**Trabalho pedido:** Reproduza fielmente o trecho que vai da linha que contém "许安丰：8.6黄金日内操作策" até o fim dos itens, com as duas extremidades incluídas.

**Itens fornecidos:**
##############################

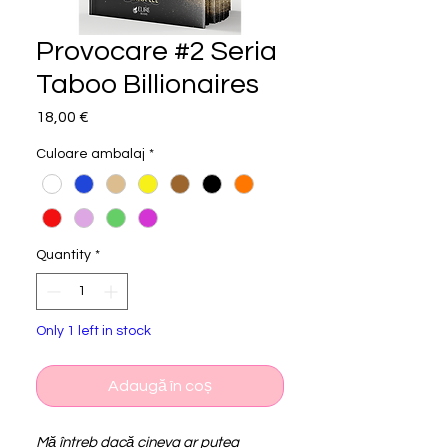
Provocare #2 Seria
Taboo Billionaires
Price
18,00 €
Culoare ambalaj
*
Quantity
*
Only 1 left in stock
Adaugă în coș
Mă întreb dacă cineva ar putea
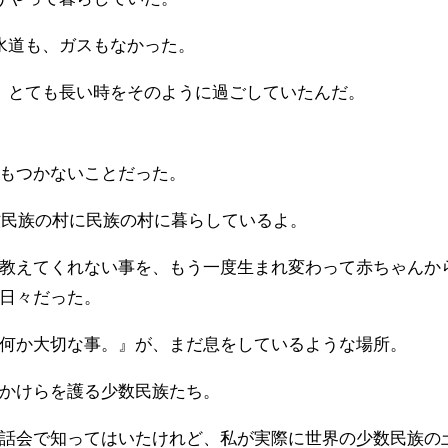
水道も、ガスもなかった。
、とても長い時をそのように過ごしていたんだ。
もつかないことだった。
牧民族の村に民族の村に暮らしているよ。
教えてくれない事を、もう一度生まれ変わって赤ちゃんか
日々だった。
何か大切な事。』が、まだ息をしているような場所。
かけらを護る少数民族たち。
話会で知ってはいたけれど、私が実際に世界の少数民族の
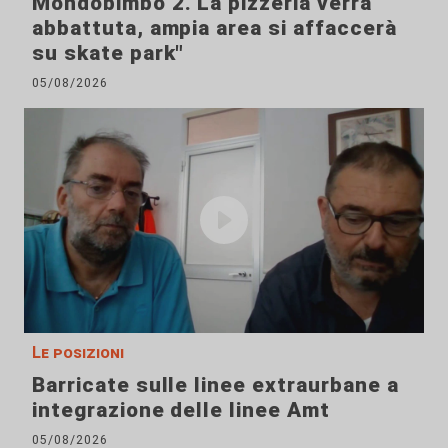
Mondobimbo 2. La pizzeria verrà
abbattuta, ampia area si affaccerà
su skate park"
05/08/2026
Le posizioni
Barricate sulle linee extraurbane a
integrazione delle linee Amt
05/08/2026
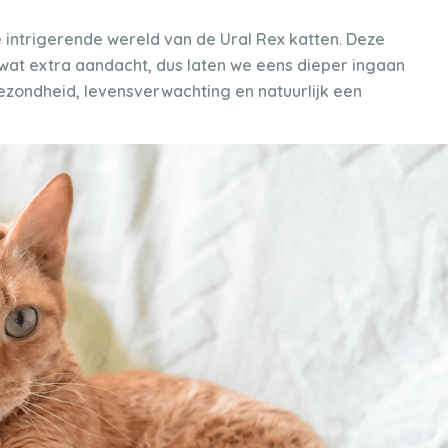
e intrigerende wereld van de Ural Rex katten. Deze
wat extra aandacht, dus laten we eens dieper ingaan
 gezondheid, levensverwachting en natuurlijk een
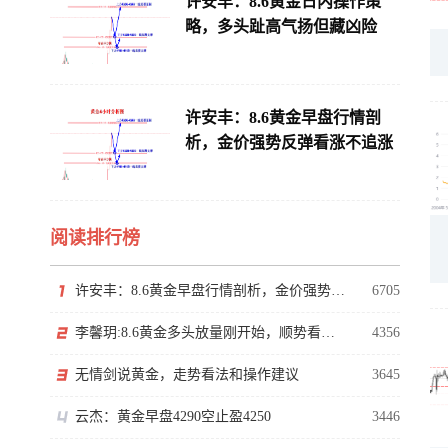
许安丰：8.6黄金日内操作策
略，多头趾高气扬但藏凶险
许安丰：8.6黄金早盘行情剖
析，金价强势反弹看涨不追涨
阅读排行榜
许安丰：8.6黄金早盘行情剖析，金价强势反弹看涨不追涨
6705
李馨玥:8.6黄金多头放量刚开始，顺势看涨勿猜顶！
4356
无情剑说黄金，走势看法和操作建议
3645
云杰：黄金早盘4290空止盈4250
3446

##############################

**Resultado esperado:**
许安丰：8.6黄金日内操作策
略，多头趾高气扬但藏凶险
许安丰：8.6黄金早盘行情剖
析，金价强势反弹看涨不追涨
阅读排行榜
许安丰：8.6黄金早盘行情剖析，金价强势反弹看涨不追涨
6705
李馨玥:8.6黄金多头放量刚开始，顺势看涨勿猜顶！
4356
无情剑说黄金，走势看法和操作建议
3645
云杰：黄金早盘4290空止盈4250
3446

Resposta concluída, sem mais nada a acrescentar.